- _Data extract_
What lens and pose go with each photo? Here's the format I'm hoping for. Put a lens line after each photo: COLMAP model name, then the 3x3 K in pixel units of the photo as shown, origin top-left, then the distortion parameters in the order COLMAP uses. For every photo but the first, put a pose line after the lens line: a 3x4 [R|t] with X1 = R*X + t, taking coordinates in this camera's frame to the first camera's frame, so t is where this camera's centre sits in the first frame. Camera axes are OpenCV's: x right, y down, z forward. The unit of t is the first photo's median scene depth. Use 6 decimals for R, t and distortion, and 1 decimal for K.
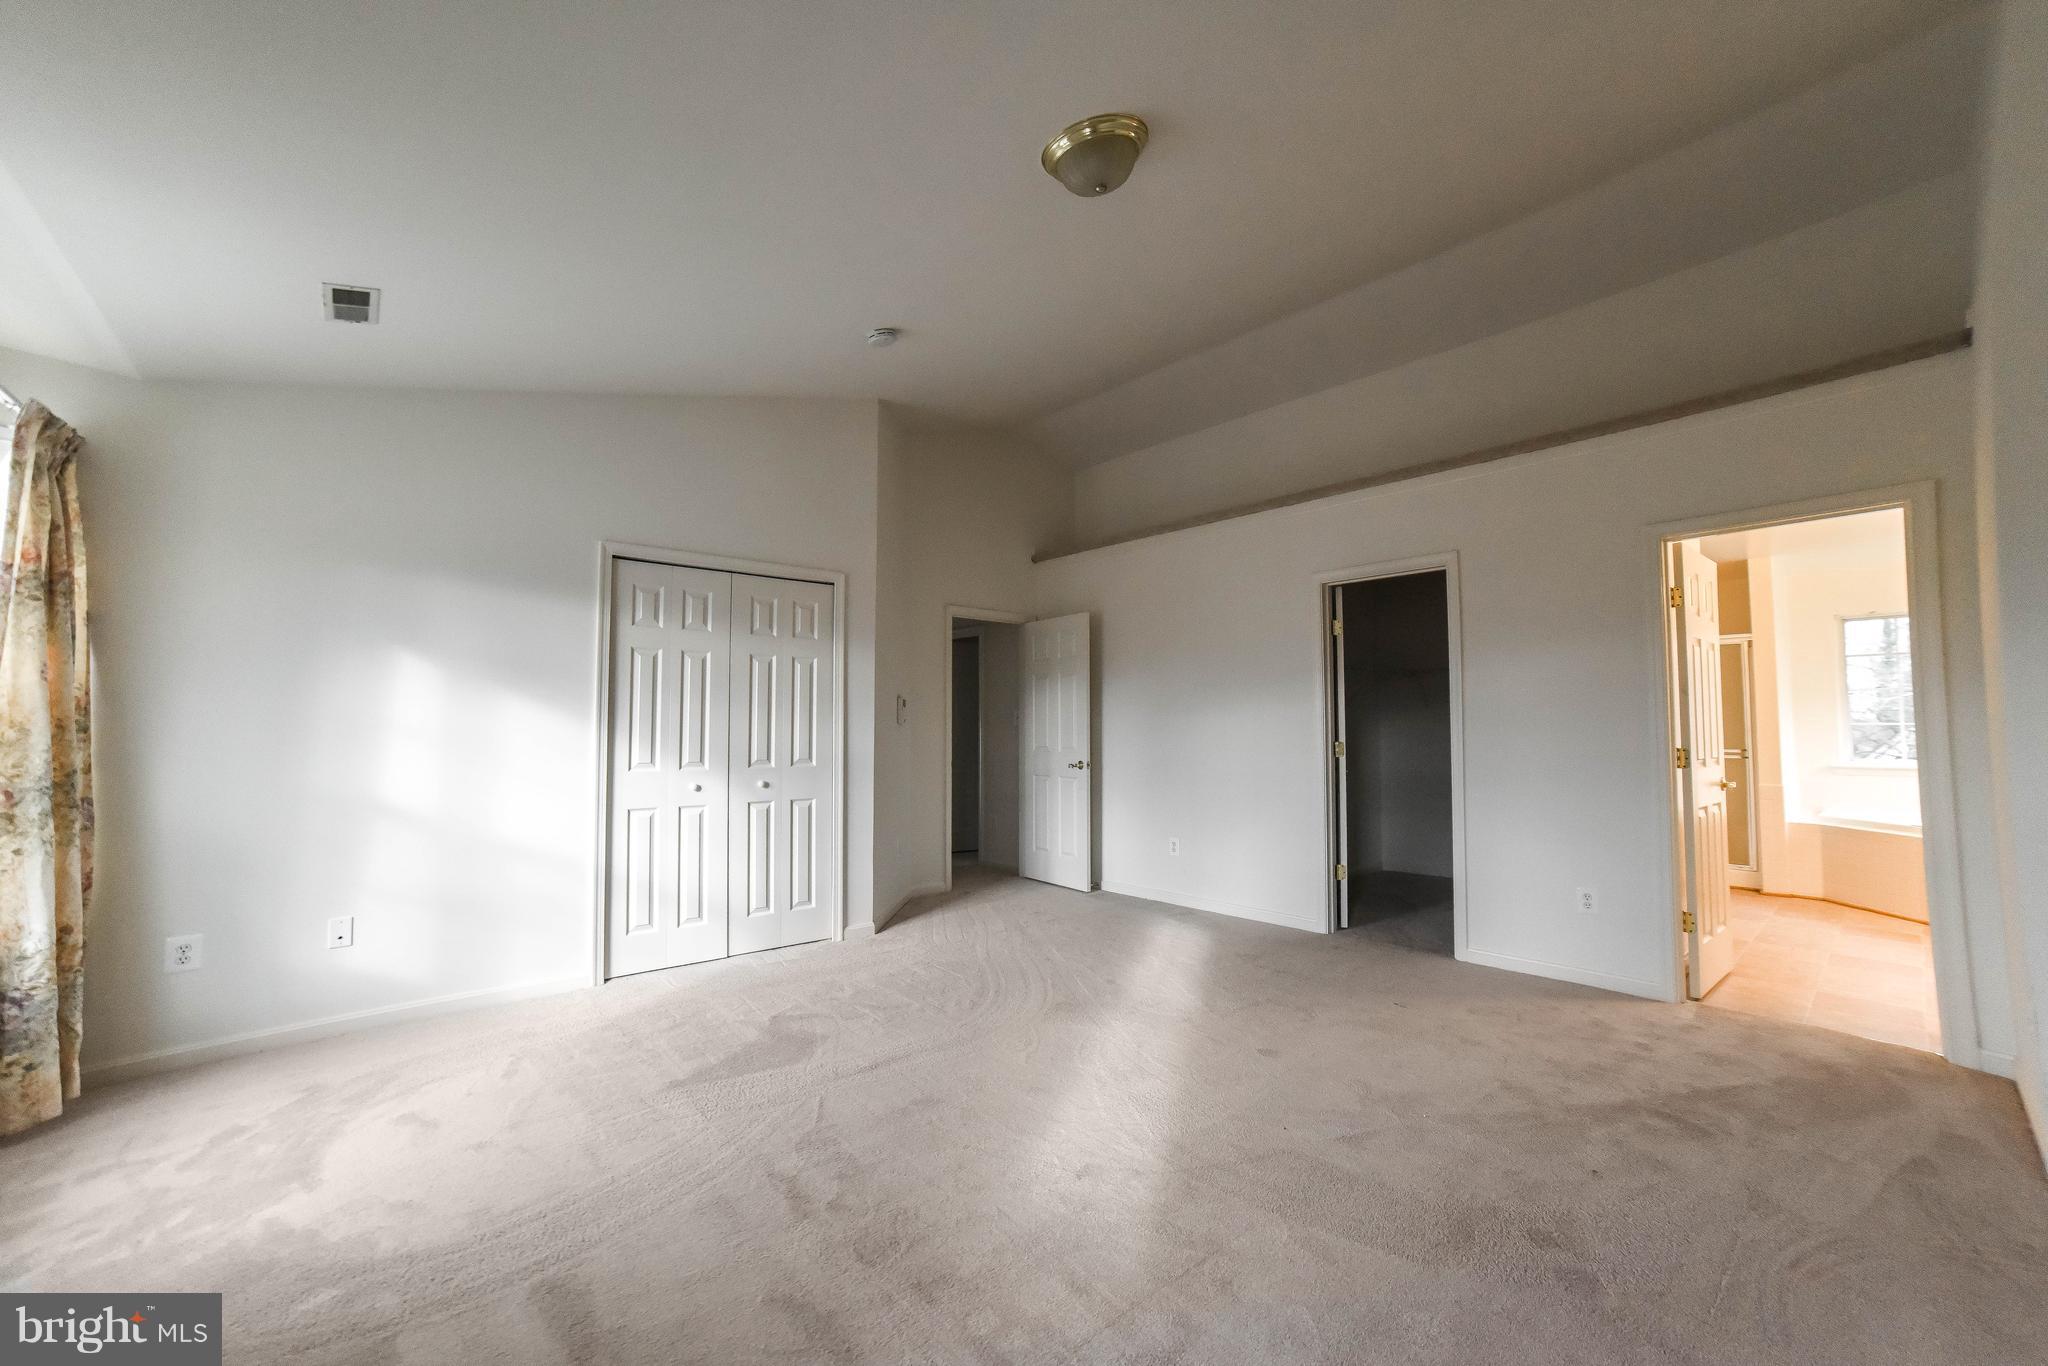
lens RADIAL K [[827.5, 0, 1031.6], [0, 827.5, 690.6], [0, 0, 1]] dist [-0.086905, 0.041996]
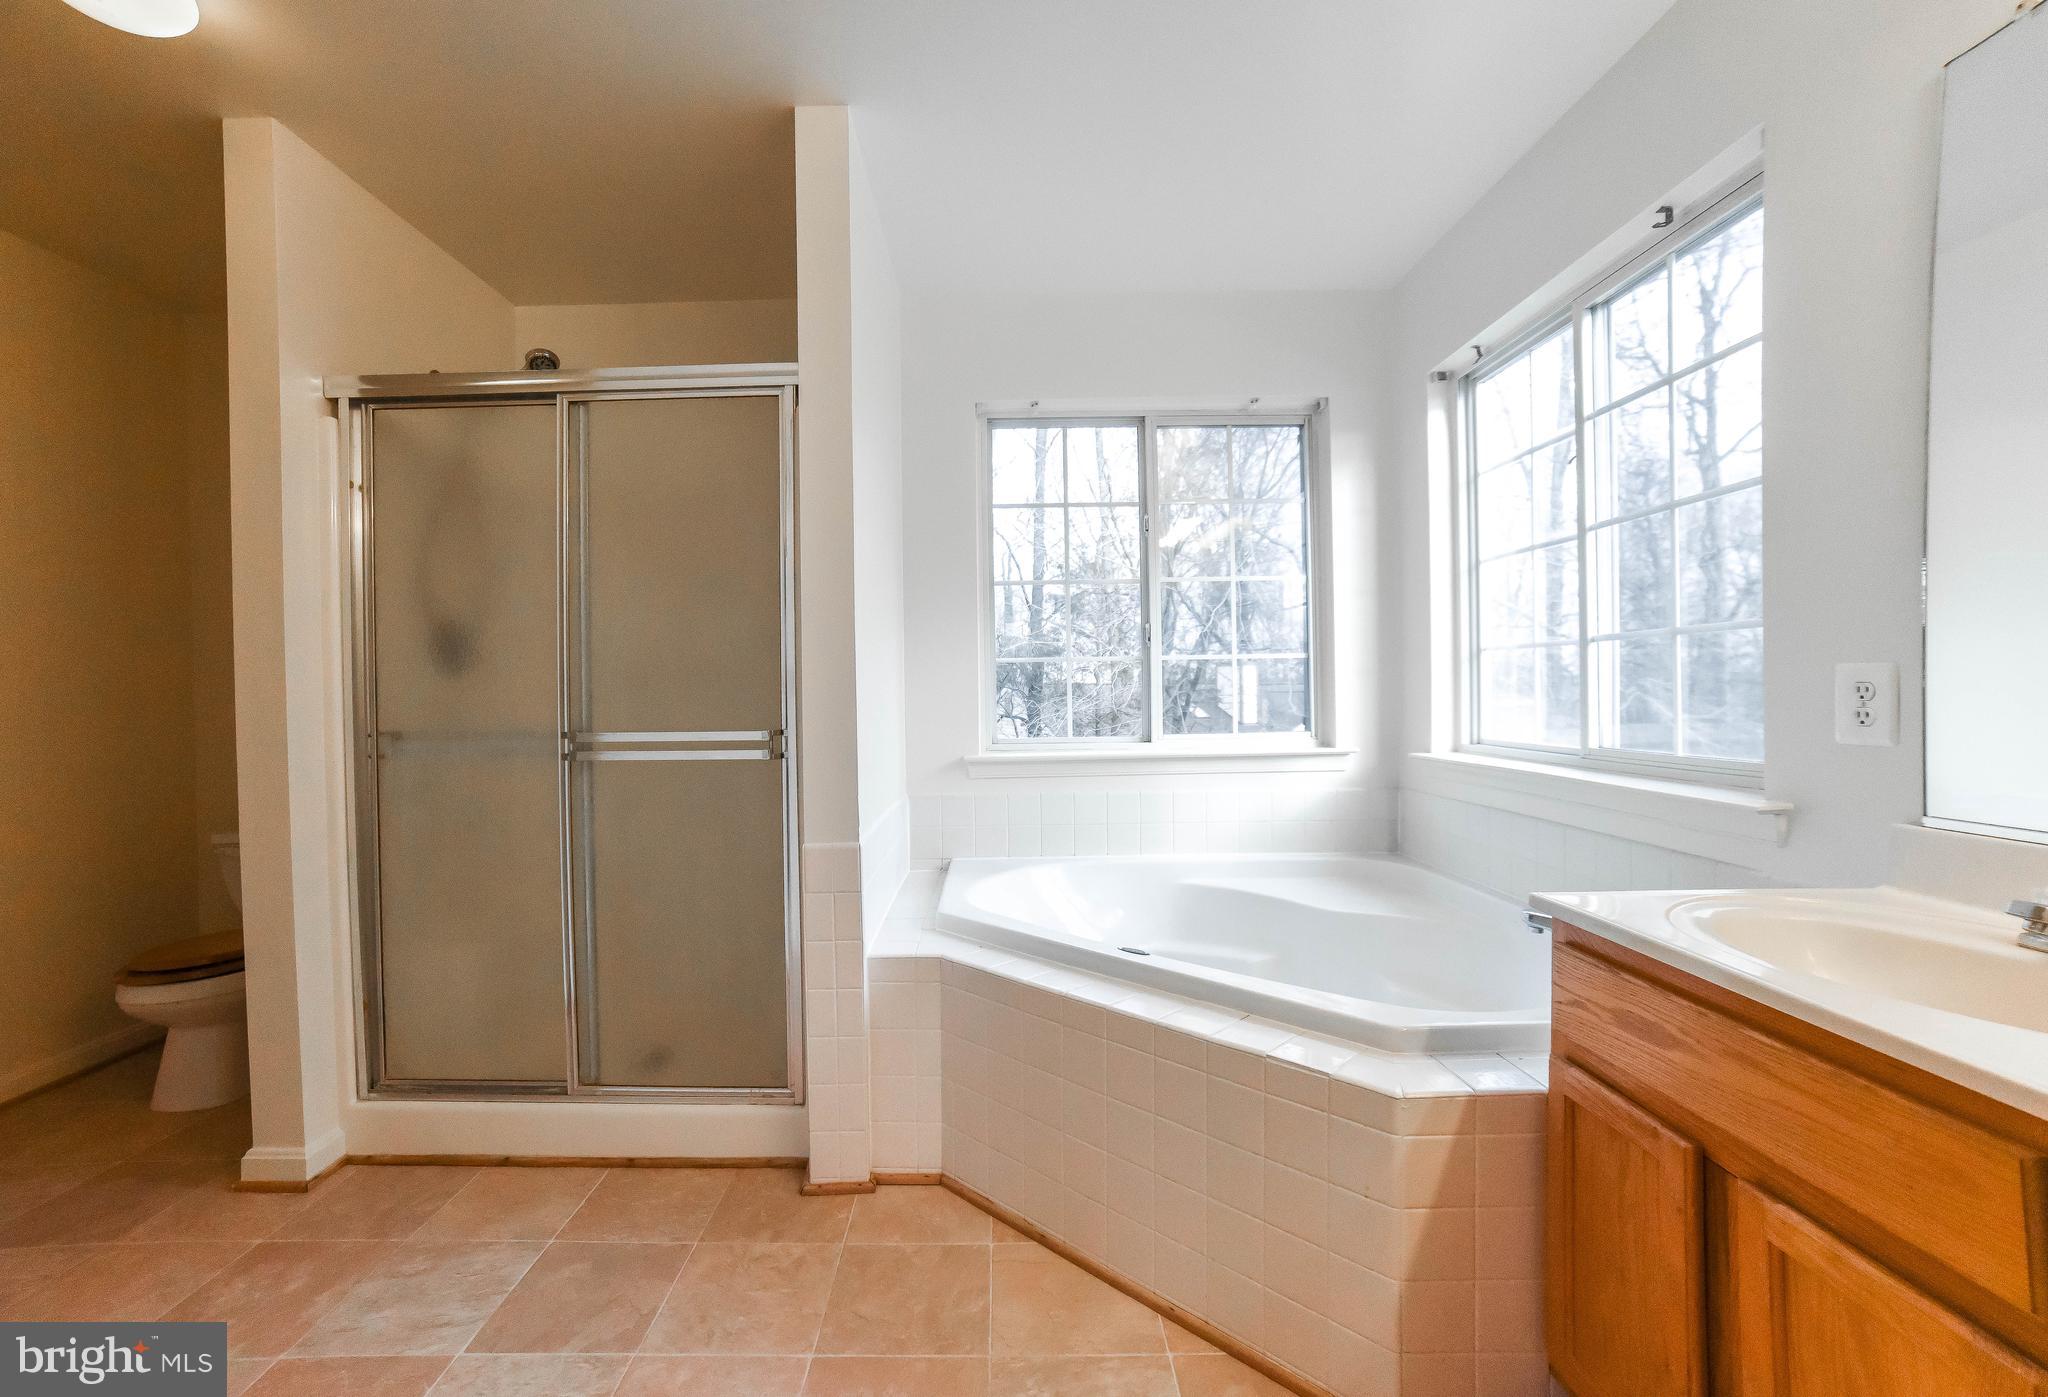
lens RADIAL K [[875.5, 0, 984.1], [0, 875.5, 698.4], [0, 0, 1]] dist [-0.028981, 0.000050]
pose [[0.670910, -0.012549, 0.741433, 0.694362], [-0.024072, 0.998961, 0.038690, 0.045349], [-0.741148, -0.043805, 0.669911, 0.701207]]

- _What to produce_
Please edit the listing so that "COLMAP model name" reads "COLMAP camera model name" everywhere and all other text stays unchanged. Leave the pictures out of your answer.

- _Result of the task_
What lens and pose go with each photo? Here's the format I'm hoping for. Put a lens line after each photo: COLMAP camera model name, then the 3x3 K in pixel units of the photo as shown, origin top-left, then the distortion parameters in the order COLMAP uses. For every photo but the first, put a pose line after the lens line: a 3x4 [R|t] with X1 = R*X + t, taking coordinates in this camera's frame to the first camera's frame, so t is where this camera's centre sits in the first frame. Camera axes are OpenCV's: x right, y down, z forward. The unit of t is the first photo's median scene depth. Use 6 decimals for R, t and distortion, and 1 decimal for K.
lens RADIAL K [[827.5, 0, 1031.6], [0, 827.5, 690.6], [0, 0, 1]] dist [-0.086905, 0.041996]
lens RADIAL K [[875.5, 0, 984.1], [0, 875.5, 698.4], [0, 0, 1]] dist [-0.028981, 0.000050]
pose [[0.670910, -0.012549, 0.741433, 0.694362], [-0.024072, 0.998961, 0.038690, 0.045349], [-0.741148, -0.043805, 0.669911, 0.701207]]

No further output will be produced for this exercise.